▶ **Required action**:
Print the lines of the records from the line with "Pyöräilykengät" through the last line of the records, including both ends, and leave out the pictures.

▶ **Material shown**:
----

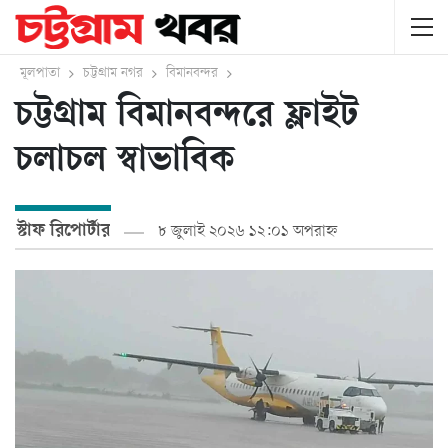
মূলপাতা
চট্টগ্রাম নগর
বিমানবন্দর
চট্টগ্রাম বিমানবন্দরে ফ্লাইট
চলাচল স্বাভাবিক
স্টাফ রিপোর্টার
৮ জুলাই ২০২৬ ১২:০১ অপরাহ্ন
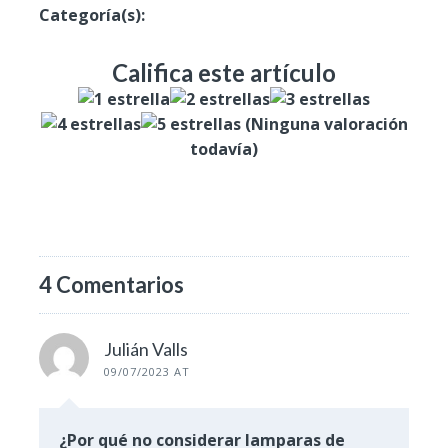
Categoría(s):
Productos
Califica este artículo
(Ninguna valoración
todavía)
4 Comentarios
Julián Valls
09/07/2023 AT
¿Por qué no considerar lamparas de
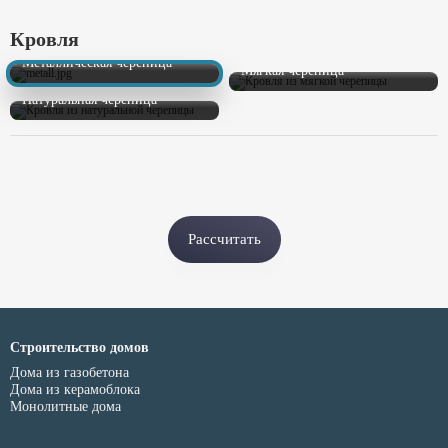
Кровля
Металлическая черепица
Мягкая черепица
Натуральная черепица
Рассчитать
Строительство домов
Дома из газобетона
Дома из керамоблока
Монолитные дома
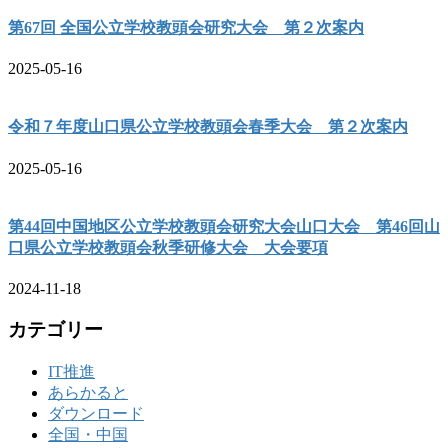
第67回 全国公立学校教頭会研究大会 第２次案内
2025-05-16
令和７年度山口県公立学校教頭会春季大会 第２次案内
2025-05-16
第44回中国地区公立学校教頭会研究大会山口大会 第46回山
口県公立学校教頭会秋季研修大会 大会要項
2024-11-18
カテゴリー
IT推進
あらかると
ダウンロード
全国・中国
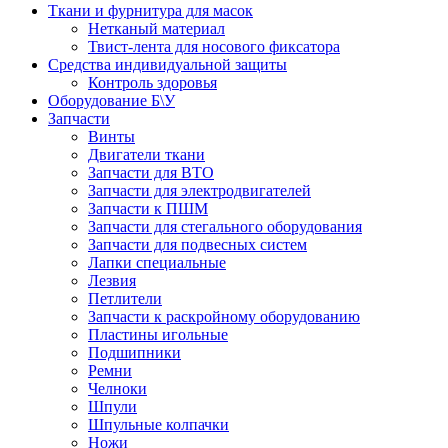
Ткани и фурнитура для масок
Нетканый материал
Твист-лента для носового фиксатора
Средства индивидуальной защиты
Контроль здоровья
Оборудование Б\У
Запчасти
Винты
Двигатели ткани
Запчасти для ВТО
Запчасти для электродвигателей
Запчасти к ПШМ
Запчасти для стегального оборудования
Запчасти для подвесных систем
Лапки специальные
Лезвия
Петлители
Запчасти к раскройному оборудованию
Пластины игольные
Подшипники
Ремни
Челноки
Шпули
Шпульные колпачки
Ножи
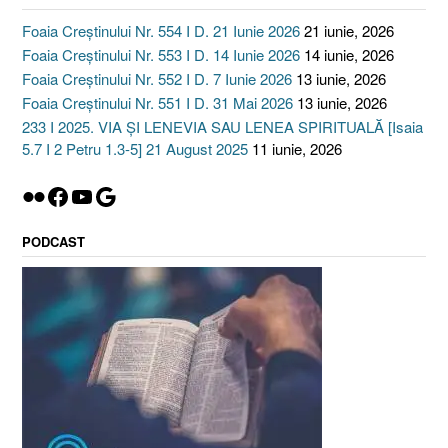
Foaia Creștinului Nr. 554 I D. 21 Iunie 2026
21 iunie, 2026
Foaia Creștinului Nr. 553 I D. 14 Iunie 2026
14 iunie, 2026
Foaia Creștinului Nr. 552 I D. 7 Iunie 2026
13 iunie, 2026
Foaia Creștinului Nr. 551 I D. 31 Mai 2026
13 iunie, 2026
233 I 2025. VIA ȘI LENEVIA SAU LENEA SPIRITUALĂ [Isaia
5.7 I 2 Petru 1.3-5] 21 August 2025
11 iunie, 2026
Flickr
Facebook
YouTube
Google
PODCAST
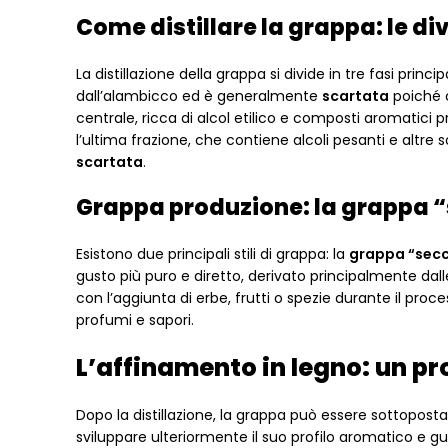
Come distillare la grappa: le div
La distillazione della grappa si divide in tre fasi principa
dall’alambicco ed è generalmente
scartata
poiché c
centrale, ricca di alcol etilico e composti aromatici p
l’ultima frazione, che contiene alcoli pesanti e altre
scartata
.
Grappa produzione: la grappa 
Esistono due principali stili di grappa: la
grappa “sec
gusto più puro e diretto, derivato principalmente dal
con l’aggiunta di erbe, frutti o spezie durante il proce
profumi e sapori.
L’affinamento in legno: un p
Dopo la distillazione, la grappa può essere sottopost
sviluppare ulteriormente il suo profilo aromatico e g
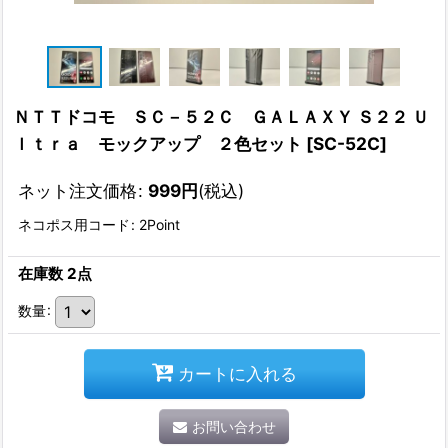
ＮＴＴドコモ ＳＣ－５２Ｃ ＧＡＬＡＸＹ Ｓ２２ Ｕ
ｌｔｒａ モックアップ ２色セット
[
SC-52C
]
ネット注文価格
:
999
円
(税込)
ネコポス用コード
:
2Point
在庫数 2点
数量
:
カートに入れる
お問い合わせ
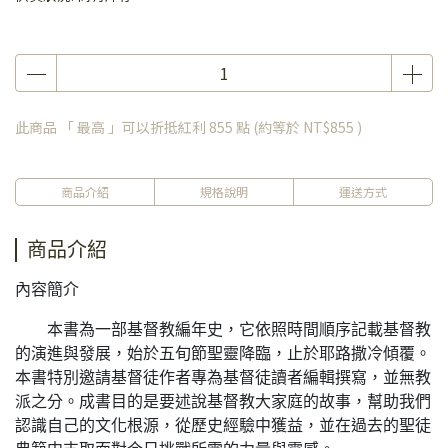
此商品 「 最高 」可以折抵紅利
855
點 (約等於
NT$855
)
商品介紹
規格說明
運送方式
商品介紹
內容簡介
本書為一部基督教編年史，它依照時間順序記載基督教
的演進與發展，始於五旬節聖靈降臨，止於耶路撒冷傾覆。
本書特別邀請基督徒作者專為基督徒讀者編輯撰寫，並無教
派之分。成書目的是要述說基督教大家庭的故事，幫助我們
認識自己的文化根源，從歷史經驗中獲益，並在過去的聖徒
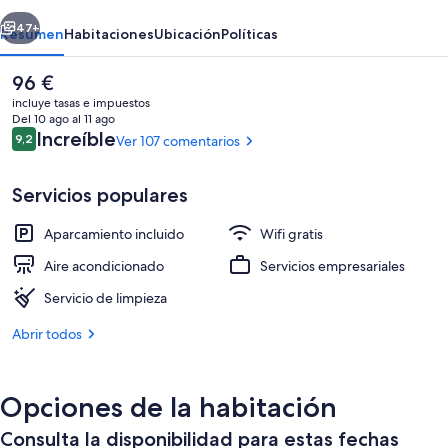
erior
Siguiente
47+
Resumen
Habitaciones
Ubicación
Políticas
El
96 €
precio
incluye tasas e impuestos
actual
Del 10 ago al 11 ago
es
Comentarios
Increíble
9,2
Ver 107 comentarios
9,2 de 10
de
96 €
Servicios populares
Aparcamiento incluido
Wifi gratis
Jardines del alojamiento
Aire acondicionado
Servicios empresariales
Servicio de limpieza
Abrir todos
Opciones de la habitación
Consulta la disponibilidad para estas fechas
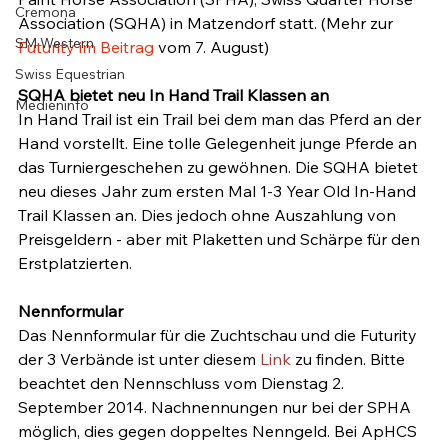
Cremona
Association (SQHA) in Matzendorf statt. (Mehr zur
SM Western
Futurity im Beitrag
 vom 7. August)

Swiss Equestrian
Medieninfo
In Hand Trail ist ein Trail bei dem man das Pferd an der 
Hand vorstellt. Eine tolle Gelegenheit junge Pferde an 
das Turniergeschehen zu gewöhnen. Die SQHA bietet 
neu dieses Jahr zum ersten Mal 1-3 Year Old In-Hand 
Trail Klassen an. Dies jedoch ohne Auszahlung von 
Preisgeldern - aber mit Plaketten und Schärpe für den 
Erstplatzierten.

Das Nennformular für die Zuchtschau und die Futurity 
der 3 Verbände ist unter diesem 
Link
 zu finden. Bitte 
beachtet den Nennschluss vom Dienstag 2. 
September 2014. Nachnennungen nur bei der SPHA 
möglich, dies gegen doppeltes Nenngeld. Bei ApHCS 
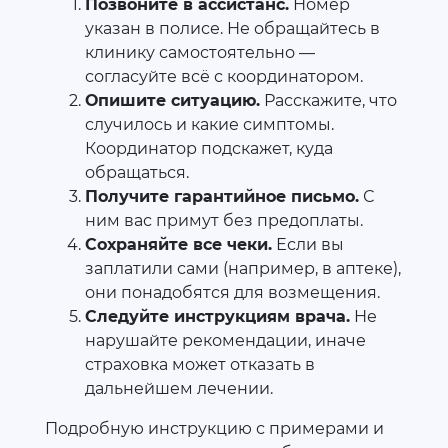
Позвоните в ассистанс.
Номер
указан в полисе. Не обращайтесь в
клинику самостоятельно —
согласуйте всё с координатором.
Опишите ситуацию.
Расскажите, что
случилось и какие симптомы.
Координатор подскажет, куда
обращаться.
Получите гарантийное письмо.
С
ним вас примут без предоплаты.
Сохраняйте все чеки.
Если вы
заплатили сами (например, в аптеке),
они понадобятся для возмещения.
Следуйте инструкциям врача.
Не
нарушайте рекомендации, иначе
страховка может отказать в
дальнейшем лечении.
Подробную инструкцию с примерами и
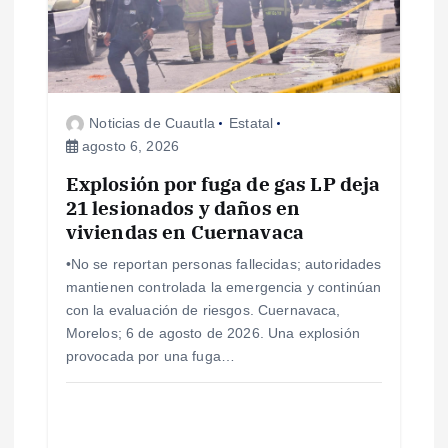
n
d
Noticias de Cuautla
Estatal
e
agosto 6, 2026
e
Explosión por fuga de gas LP deja
21 lesionados y daños en
viviendas en Cuernavaca
n
•No se reportan personas fallecidas; autoridades
t
mantienen controlada la emergencia y continúan
con la evaluación de riesgos. Cuernavaca,
r
Morelos; 6 de agosto de 2026. Una explosión
provocada por una fuga…
a
d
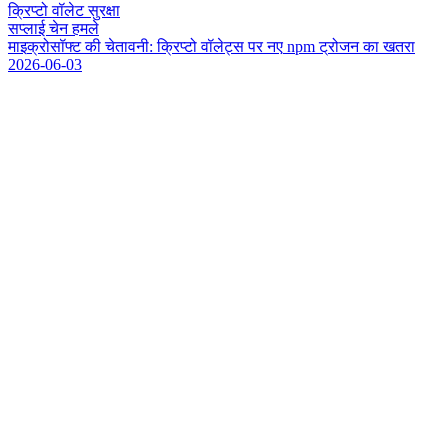
क्रिप्टो वॉलेट सुरक्षा
सप्लाई चेन हमले
म
इ
क
र
स
फ
ट
क
च
त
व
न
:
क
प
ट
व
ल
ट
स
प
र
न
ए
n
p
m
ट
र
ज
न
क
ख
त
र
2026-06-03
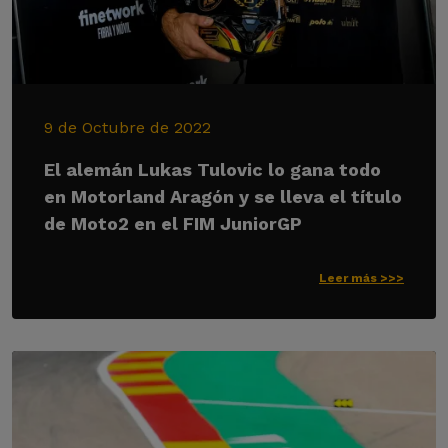
9 de Octubre de 2022
El alemán Lukas Tulovic lo gana todo
en Motorland Aragón y se lleva el título
de Moto2 en el FIM JuniorGP
Leer más >>>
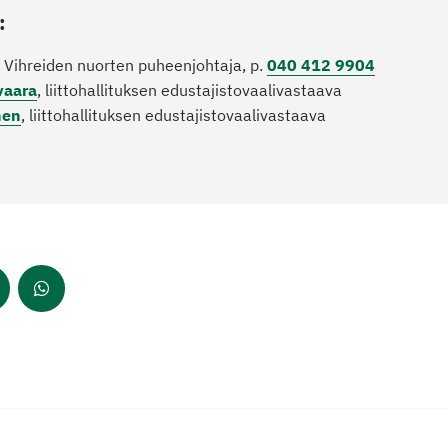
:
, Vihreiden nuorten puheenjohtaja, p.
040 412 9904
vaara
, liittohallituksen edustajistovaalivastaava
nen
, liittohallituksen edustajistovaalivastaava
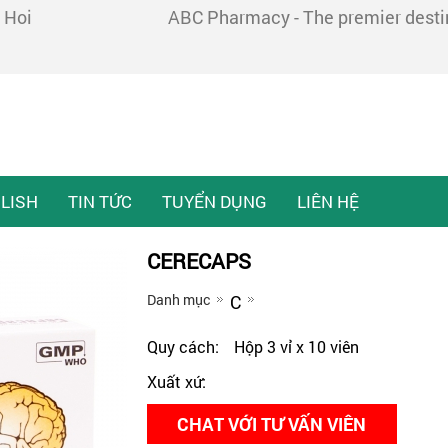
 Hoi
ABC Pharmacy - The premier destina
LISH
TIN TỨC
TUYỂN DỤNG
LIÊN HỆ
CERECAPS
Danh mục
C
Quy cách:
Hộp 3 vỉ x 10 viên
Xuất xứ:
CHAT VỚI TƯ VẤN VIÊN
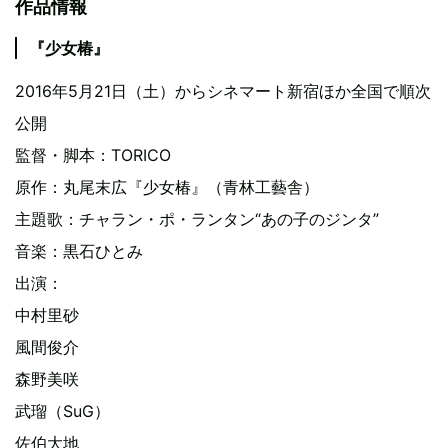
作品情報
『少女椿』
2016年5月21日（土）からシネマート新宿ほか全国で順次
公開
監督・脚本：TORICO
原作：丸尾末広『少女椿』（青林工藝舎）
主題歌：チャラン・ポ・ランタン“あの子のジンタ”
音楽：黒石ひとみ
出演：
中村里砂
風間俊介
森野美咲
武瑠（SuG）
佐伯大地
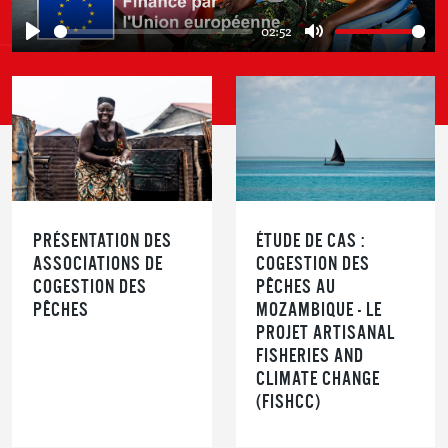
02:52
Play
Mute
PRÉSENTATION DES
ÉTUDE DE CAS :
ASSOCIATIONS DE
COGESTION DES
COGESTION DES
PÊCHES AU
PÊCHES
MOZAMBIQUE - LE
PROJET ARTISANAL
FISHERIES AND
CLIMATE CHANGE
(FISHCC)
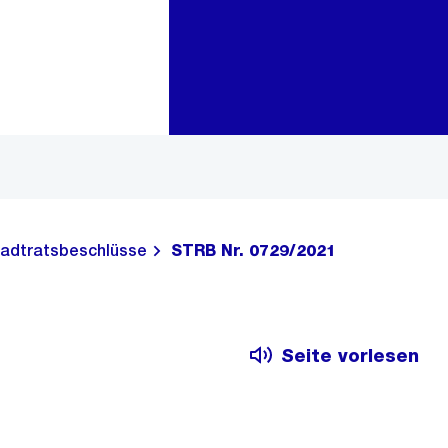
Zur Bereichsauswahl
Zum Inhalt
adtratsbeschlüsse
STRB Nr. 0729/2021
Seite vorlesen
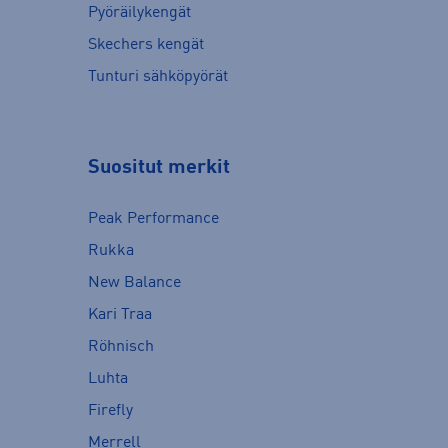
Pyöräilykengät
Skechers kengät
Tunturi sähköpyörät
Suositut merkit
Peak Performance
Rukka
New Balance
Kari Traa
Röhnisch
Luhta
Firefly
Merrell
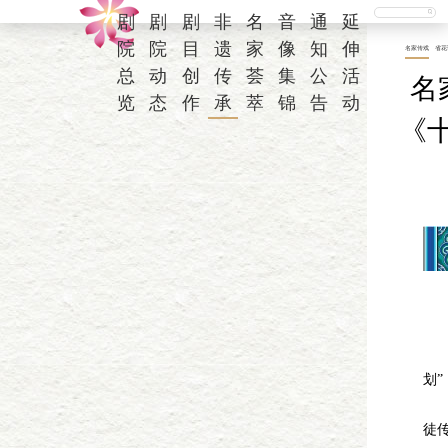
剧
剧
剧
非
名
音
通
延
院
院
目
遗
家
像
知
伸
名家传戏
省花
总
动
创
传
荟
集
公
活
名
览
态
作
承
萃
锦
告
动
《
“
划”
2
徒传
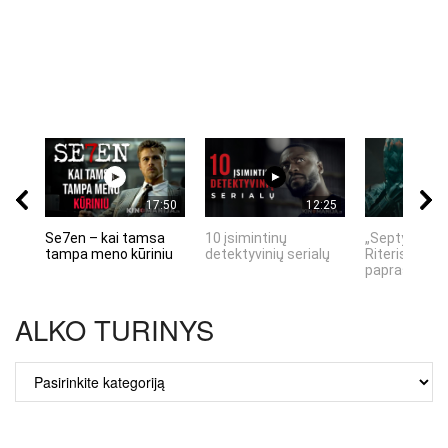
17:50
12:25
Se7en – kai tamsa
10 įsimintinų
„Septynių Ka
tampa meno kūriniu
detektyvinių serialų
Riteris" – kai
paprastumas
ALKO TURINYS
ALKO
TURINYS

----

▶ **Written answer**:
Pyöräilykengät
Skechers kengät
Tunturi sähköpyörät
Suositut merkit
Peak Performance
Rukka
New Balance
Kari Traa
Röhnisch
Luhta
Firefly
Merrell
剧
剧
剧
非
名
音
通
延
院
院
目
遗
家
像
知
伸
名家传戏
省花
总
动
创
传
荟
集
公
活
名
览
态
作
承
萃
锦
告
动
《
“
划”
2
徒传
17:50
12:25
Se7en – kai tamsa
10 įsimintinų
„Septynių Ka
tampa meno kūriniu
detektyvinių serialų
Riteris" – kai
paprastumas
ALKO TURINYS
ALKO
TURINYS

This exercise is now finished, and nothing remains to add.